Doug Sellman, lead author on the editorial piece, says about what I expected he would say about our work on alcohol.
Our piece in the NZMJ contrasts the standard economic approach to costs and benefits with that employed by BERL in their work. We worked through the different cost categories in the BERL report to illustrate the differences between a standard economic approach and the cost of illness method they used before spending a bit of time on the importance of marginal analysis rather than measuring total benefits and total costs of anything.
Sellman's piece, or at least the part of it criticising us rather than lauding the other two papers, begins with* a critique of our focus on external costs rather than costs borne by drinkers themselves; he pitches this as being responsible for the $4 billion difference in measured cost. I would note here that about a billion and a half of that $4 billion difference comes from BERL having double-counted intangible costs of statistical lives lost with forgone earnings. Even if your focus were entirely on total costs, there's a big chunk of that total figure that's just wrong.
I'm also not sure if he's amplifying for rhetorical effect, didn't understand the point, or whether we didn't phrase it clearly enough. But he writes:
The narrowness of the Crampton group’s approach is exemplified in the statement that “the only policy-relevant costs [of a fatal drink driver accident] are those imposed on emergency services in responding to the accident”. Equally the lost productivity through mortality reveals the dismal view from the world of this particular economic approach: early death is not seen as a cost because the economic unit (the deceased person) can simply be replaced.In the case of drink driving accidents, we were very clear that deaths to those outside of the drinker's vehicle impose very large costs that are definitely deemed external and policy relevant. But if you were considering a single vehicle accident with a solo driver where nobody else was hurt and only the driver's own car was wrecked, then we would only count the costs to emergency services. There costs of deaths associated with that kind of crash remain very real, but if you want to count them, you have to also count the benefits enjoyed by those who took similar risk and didn't have an accident.

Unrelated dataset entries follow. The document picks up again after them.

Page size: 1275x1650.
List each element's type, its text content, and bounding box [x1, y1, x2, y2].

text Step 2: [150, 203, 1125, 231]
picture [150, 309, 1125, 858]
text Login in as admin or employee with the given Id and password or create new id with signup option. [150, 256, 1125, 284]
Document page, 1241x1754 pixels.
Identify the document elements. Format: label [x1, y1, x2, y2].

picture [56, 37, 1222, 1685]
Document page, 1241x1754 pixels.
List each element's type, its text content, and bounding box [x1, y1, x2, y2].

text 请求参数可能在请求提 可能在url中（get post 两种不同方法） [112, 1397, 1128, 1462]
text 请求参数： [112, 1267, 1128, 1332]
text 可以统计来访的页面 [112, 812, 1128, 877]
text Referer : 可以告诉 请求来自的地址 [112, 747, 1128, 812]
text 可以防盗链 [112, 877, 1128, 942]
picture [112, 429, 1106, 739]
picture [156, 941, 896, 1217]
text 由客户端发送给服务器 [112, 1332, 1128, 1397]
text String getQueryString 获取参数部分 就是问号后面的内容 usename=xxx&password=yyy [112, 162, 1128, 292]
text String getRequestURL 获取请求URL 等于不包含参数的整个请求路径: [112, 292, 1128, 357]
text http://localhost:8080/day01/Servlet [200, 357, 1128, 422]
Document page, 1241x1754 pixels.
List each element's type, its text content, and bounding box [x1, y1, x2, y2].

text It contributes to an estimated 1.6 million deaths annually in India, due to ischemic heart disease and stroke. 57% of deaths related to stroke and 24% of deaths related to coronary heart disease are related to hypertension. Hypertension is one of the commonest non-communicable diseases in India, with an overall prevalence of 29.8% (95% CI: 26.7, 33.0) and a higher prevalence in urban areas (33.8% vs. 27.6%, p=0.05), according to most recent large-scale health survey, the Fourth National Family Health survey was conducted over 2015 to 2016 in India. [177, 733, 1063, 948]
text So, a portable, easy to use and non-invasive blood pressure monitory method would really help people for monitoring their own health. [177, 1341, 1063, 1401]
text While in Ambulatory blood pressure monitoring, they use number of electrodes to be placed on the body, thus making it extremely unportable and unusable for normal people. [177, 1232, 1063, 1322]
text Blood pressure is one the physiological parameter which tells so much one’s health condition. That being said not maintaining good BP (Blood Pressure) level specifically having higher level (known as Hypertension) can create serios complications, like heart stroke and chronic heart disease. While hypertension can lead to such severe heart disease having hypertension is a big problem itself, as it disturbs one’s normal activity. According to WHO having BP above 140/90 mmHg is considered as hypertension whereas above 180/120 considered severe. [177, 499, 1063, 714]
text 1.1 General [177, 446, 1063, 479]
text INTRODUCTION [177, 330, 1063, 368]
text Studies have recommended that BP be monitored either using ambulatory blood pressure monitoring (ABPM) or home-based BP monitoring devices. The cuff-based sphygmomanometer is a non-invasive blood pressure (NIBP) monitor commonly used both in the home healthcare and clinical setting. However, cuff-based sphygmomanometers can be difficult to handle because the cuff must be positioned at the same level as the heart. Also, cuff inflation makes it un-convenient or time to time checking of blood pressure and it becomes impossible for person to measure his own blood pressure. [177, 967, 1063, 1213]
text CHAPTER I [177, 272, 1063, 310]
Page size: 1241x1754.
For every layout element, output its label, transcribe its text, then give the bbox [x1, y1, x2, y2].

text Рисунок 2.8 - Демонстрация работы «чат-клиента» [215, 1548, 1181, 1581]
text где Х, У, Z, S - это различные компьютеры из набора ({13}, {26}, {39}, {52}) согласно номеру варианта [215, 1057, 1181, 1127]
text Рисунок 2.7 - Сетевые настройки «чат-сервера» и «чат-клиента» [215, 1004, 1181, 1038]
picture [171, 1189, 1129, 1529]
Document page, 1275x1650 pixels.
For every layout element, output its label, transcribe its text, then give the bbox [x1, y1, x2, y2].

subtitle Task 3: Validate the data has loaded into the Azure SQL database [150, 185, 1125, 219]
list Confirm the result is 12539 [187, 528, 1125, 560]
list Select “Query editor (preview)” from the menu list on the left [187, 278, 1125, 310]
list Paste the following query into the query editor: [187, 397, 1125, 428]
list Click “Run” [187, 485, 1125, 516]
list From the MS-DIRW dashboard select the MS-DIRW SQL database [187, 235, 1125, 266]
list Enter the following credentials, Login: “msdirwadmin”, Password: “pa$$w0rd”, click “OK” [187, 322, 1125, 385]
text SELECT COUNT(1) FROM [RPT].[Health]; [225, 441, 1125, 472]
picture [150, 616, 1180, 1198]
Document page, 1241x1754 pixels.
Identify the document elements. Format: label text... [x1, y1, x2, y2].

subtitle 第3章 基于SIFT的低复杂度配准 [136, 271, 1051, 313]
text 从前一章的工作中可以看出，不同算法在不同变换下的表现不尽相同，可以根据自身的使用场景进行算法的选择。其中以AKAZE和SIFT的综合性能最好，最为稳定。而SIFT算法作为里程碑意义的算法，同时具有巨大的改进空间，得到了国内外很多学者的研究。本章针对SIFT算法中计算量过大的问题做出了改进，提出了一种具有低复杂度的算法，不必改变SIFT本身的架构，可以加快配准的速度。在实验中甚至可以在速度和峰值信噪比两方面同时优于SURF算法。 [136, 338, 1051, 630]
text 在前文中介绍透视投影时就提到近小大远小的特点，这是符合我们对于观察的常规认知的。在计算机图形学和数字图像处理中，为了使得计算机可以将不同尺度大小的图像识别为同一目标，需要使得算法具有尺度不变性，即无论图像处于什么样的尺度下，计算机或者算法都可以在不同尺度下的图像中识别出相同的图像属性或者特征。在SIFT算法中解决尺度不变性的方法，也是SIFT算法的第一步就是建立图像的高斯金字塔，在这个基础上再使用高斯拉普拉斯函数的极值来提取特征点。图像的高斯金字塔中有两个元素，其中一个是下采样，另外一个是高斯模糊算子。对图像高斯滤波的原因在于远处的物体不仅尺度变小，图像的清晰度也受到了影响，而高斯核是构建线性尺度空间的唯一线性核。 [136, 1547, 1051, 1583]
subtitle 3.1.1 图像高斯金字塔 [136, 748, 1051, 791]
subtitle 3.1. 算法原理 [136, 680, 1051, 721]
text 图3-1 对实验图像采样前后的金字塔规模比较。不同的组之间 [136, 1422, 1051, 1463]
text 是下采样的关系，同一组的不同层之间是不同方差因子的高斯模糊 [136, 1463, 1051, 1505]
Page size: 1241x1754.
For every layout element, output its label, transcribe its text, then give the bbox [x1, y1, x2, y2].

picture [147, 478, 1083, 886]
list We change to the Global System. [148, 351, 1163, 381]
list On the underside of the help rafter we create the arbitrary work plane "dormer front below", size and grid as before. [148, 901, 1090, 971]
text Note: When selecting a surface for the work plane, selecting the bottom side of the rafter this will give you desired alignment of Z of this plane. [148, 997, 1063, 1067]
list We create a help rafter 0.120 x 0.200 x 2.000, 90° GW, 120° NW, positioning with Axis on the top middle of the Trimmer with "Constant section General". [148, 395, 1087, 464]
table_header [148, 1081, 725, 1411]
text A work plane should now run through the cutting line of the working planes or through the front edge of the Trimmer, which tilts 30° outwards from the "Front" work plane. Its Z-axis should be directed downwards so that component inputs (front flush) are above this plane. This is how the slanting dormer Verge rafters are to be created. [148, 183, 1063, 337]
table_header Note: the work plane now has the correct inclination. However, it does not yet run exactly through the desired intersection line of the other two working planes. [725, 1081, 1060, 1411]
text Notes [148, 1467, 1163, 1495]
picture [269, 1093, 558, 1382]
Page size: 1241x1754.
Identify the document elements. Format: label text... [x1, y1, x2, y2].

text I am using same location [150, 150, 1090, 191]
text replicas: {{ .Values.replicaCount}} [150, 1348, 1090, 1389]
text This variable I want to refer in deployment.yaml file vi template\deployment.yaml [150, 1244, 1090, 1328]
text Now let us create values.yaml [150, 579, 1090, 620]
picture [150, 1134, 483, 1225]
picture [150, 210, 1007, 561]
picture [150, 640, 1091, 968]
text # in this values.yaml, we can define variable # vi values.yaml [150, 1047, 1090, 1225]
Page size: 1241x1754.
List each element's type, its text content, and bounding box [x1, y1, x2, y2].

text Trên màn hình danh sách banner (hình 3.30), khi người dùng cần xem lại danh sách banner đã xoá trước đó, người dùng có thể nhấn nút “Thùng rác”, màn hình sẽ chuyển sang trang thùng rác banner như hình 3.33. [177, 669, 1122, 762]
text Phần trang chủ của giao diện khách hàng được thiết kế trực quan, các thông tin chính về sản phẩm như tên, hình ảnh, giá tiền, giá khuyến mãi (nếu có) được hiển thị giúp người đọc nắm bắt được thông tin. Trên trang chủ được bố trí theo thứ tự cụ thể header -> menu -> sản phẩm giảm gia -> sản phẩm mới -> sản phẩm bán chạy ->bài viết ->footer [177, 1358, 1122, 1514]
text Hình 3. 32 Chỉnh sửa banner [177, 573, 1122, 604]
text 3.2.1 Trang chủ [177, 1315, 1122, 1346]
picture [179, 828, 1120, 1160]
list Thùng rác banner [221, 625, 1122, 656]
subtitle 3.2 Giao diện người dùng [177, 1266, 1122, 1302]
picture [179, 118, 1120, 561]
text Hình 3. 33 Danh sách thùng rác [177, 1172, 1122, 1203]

Similarly, Doug doesn't quite get why we discounted costs of forgone output. BERL used a measure of GDP per capita as forgone output rather than using the deceased worker's prior wages; that addition requires very strong assumptions around worker irreplaceability and capital-labour complementarity. But the main reasons we discounted lost output were first that it's double-counted with the intangible costs of lives lost, so it should be reduced even if you want to count private costs, and second because it's largely a cost borne by the drinker himself.
But here's my very favourite paragraph in the whole thing.
From a non-economist standpoint Crampton et al would appear to be the fundamentalists in this debate and their conclusions need to also be considered in the context of their receiving funds from an alcohol industry, which benefits from their conclusions. Further, it is important to note that “standard (neoclassical) economic approaches” are coming under increasing scrutiny and criticism, particularly following the recent global financial crisis, which was not predicted by “standard” economic models. New economic models based on better science and more rigorous mathematics are now progressing.5 [cite to Keen!]
I'm pretty sure that these can't all be true at once:
- I'm a fundamentalist
- I'm bought out by industry, saying whatever they want
- We should throw out neoclassical economics because it yields conclusions like mine and the financial crisis too.
I suppose 1 and 3 could go together if I'm a fundamentalist economist. But the thing is, you can't really buy out a fundamentalist. A true zealot can be encouraged to spend more time on one area of work rather than another [and a consultancy contract that needs to get finished, earthquakes or not, does sharpen incentives on that front], but you can't buy a fundamentalist's conclusions. It's perhaps worth noting, again, that the net effect of industry funding on conclusions, when it comes to my analysis of the BERL study, was to substantially increase the measured external costs of alcohol use: thoroughly understanding the model on which the BERL study was based led us to find an error in our prior unfunded work - one not noted either by BERL or by Marsden Jacob in its $60k hatchet job on that prior piece.
* Actually, it begins with Doug making a trivial but risky error: he says that BERL produced its report for the Law Commission's review of the alcohol literature. I understand that the Law Commission, back in 2009, sent out a couple of threatening letters when they were characterised as having commissioned the BERL report. I doubt it'll happen here, because LC isn't being criticized (incorrectly) for having commissioned a shonky report. They didn't commission a shonky report; the Ministry of Health and ACC did. The Law Commission relied on a shonky report. That's different.